**Extract**.
====
Last coffee at Cartel, an unexpectedly delightful discovery in Tucson for this coffee geek. Leaving with an astounding P.N.G. Soon to be on my way to Arcosanti.
At Arcosanti now. Dinner. A delicious dinner mind you. Buffet style. I’m well impressed; it’s worth the $10. Somehow ended up at the one table where half the staff is. Not sure why they sat with me with all the empty tables in the place. These two kids in their early twenties are beside me eating, not saying a word. Sort of mumbled conversation after sitting, but the last ten minutes is just the ‘tink’ of fork on plate. Maybe they’re embarrassed that I might hear some juicy, undisclosable secret (though if that’s the case why not just get their own table). Or just boring. Their colleagues beside them are carrying on lively enough. Thank God I’m on the corner. It’s an easy escape if necessary. There are at least ten other empty tables, as I mentioned. What about me is so magnetic? Like Kevin at the AirBnB in Tucson. Wouldn’t stop talking. Latched onto me like a crab. Or a leach. Or a disciple.
I have great neighbors in the bedroom adjacent to mine. Drinking wine and making merry. I’ll have a glass with them when I’ve finished dining. If any is left. They’re peak bagging. All the highest points in each of the fifty states. What a challenge! (and an expense). I rather like the idea. Quite a collection of memories acquired I imagine.
80 – At the Congress, Still in the Desert
Staying at the Congress in Tucson tonight. Built in 1913 it still retains the charm of that era while being ever so slightly updated for this current century (wifi, a/c, and modernized, though small, bathrooms). Tonight it’s a lively place, and all dressed up for Halloween, people walking around with booze in their hands, a band playing in the concert room somewhere, and, judging by the menu, good food. At the reception counter a small, glass case displays candy and cigarettes. It’s only lacking chewing tobacco and a selection of handguns and knives to round the showcase out.
====
**Source data**.
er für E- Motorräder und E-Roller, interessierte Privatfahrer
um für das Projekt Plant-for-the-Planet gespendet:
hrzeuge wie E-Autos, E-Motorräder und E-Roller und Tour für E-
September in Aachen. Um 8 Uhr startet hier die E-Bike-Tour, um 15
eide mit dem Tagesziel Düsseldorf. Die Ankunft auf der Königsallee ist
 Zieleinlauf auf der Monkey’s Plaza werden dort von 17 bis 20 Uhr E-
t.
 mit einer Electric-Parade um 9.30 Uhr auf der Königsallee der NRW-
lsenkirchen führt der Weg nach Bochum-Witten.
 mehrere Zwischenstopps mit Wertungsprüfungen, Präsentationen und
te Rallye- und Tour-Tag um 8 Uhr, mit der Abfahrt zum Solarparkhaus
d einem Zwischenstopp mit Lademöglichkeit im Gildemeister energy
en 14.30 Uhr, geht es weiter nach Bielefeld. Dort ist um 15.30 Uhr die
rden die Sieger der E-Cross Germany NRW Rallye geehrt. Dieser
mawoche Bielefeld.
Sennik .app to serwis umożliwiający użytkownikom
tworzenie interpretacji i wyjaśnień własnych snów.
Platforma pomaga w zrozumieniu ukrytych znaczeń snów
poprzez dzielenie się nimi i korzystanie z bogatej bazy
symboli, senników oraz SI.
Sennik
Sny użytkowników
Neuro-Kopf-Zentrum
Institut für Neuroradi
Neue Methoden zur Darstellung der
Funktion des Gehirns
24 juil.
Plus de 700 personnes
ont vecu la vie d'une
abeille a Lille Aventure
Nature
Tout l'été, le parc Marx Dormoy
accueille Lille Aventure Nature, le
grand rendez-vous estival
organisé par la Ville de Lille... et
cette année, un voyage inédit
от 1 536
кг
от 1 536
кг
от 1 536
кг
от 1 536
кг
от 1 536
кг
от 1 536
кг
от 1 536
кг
====
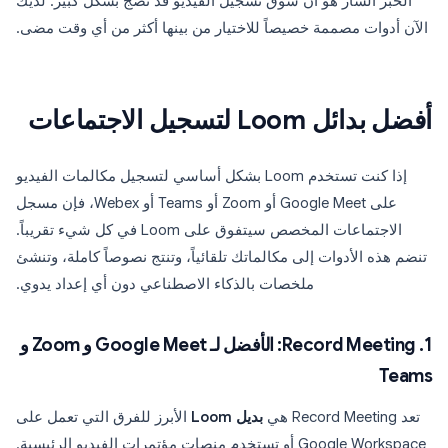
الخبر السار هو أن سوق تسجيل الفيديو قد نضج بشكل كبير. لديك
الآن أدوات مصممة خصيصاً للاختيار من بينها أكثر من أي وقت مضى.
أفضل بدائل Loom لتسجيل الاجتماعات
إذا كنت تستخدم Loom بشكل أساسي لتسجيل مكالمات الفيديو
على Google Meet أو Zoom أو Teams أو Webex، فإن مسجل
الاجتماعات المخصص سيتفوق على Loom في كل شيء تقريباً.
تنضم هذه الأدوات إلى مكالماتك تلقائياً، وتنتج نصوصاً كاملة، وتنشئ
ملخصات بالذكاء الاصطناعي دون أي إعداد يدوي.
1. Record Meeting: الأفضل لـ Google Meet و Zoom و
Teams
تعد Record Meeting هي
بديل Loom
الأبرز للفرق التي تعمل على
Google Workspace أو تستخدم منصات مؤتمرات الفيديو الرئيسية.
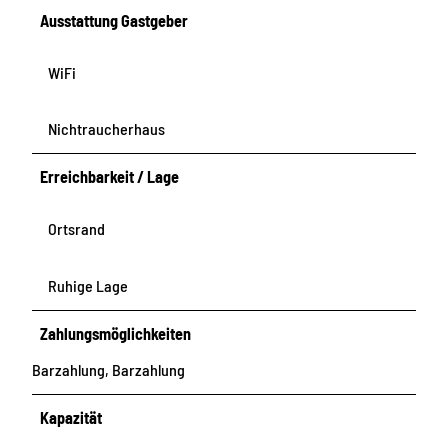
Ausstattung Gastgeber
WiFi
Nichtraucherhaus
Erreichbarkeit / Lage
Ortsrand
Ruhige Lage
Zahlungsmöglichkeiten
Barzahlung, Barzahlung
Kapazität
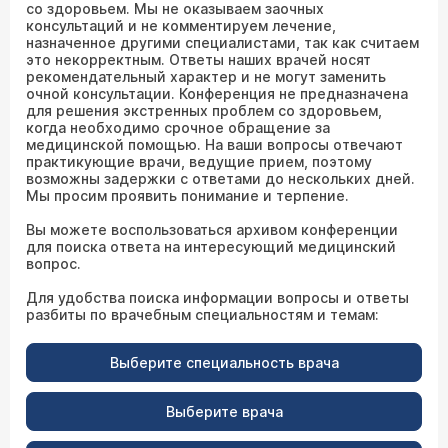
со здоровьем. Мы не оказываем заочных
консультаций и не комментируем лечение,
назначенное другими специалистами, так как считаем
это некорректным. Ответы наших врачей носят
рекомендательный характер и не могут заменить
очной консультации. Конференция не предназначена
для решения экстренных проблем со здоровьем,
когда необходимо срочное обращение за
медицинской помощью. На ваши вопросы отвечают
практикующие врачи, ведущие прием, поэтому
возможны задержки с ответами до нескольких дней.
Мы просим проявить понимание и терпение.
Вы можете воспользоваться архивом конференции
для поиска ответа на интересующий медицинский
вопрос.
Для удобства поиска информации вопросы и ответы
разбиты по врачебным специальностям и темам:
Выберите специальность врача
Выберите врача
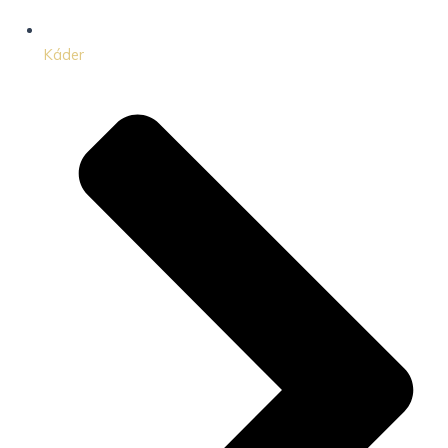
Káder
====
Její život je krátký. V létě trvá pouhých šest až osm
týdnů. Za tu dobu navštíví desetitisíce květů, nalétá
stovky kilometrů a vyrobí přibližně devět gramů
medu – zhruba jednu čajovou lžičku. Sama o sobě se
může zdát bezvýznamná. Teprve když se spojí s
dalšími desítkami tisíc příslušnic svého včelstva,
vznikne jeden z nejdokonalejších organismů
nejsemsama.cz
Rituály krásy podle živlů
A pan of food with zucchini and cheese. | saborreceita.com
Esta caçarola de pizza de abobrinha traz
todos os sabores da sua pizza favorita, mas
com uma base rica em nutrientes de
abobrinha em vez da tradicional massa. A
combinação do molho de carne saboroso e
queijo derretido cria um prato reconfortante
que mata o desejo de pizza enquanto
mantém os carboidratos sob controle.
====
**What you need to do**.
1. In the travel journal above, in what year was the Congress in Tucson built?
2. Decide whether each statement agrees with the travel journal above, and answer yes or no with the deciding words quoted from it. (a) Dinner at Arcosanti cost $10. (b) The neighbors in the adjacent bedroom are drinking beer. (c) A glass case at the Congress reception counter displays candy and cigarettes.
3. Turn the paragraph of the travel journal above that begins "I have great neighbors" into a short list that keeps its main facts.

**Task-by-task outputs**.
1. 1913

2.
(a) Yes: "it’s worth the $10."
(b) No: "Drinking wine and making merry."
(c) Yes: "At the reception counter a small, glass case displays candy and cigarettes."

3.
- The neighbors in the adjacent bedroom are drinking wine and making merry.
- The writer plans to have a glass with them after dinner, if any is left.
- They are peak bagging, going after the highest point in each of the fifty states.
- The writer sees it as a challenge and an expense, likes the idea, and imagines it brings many memories.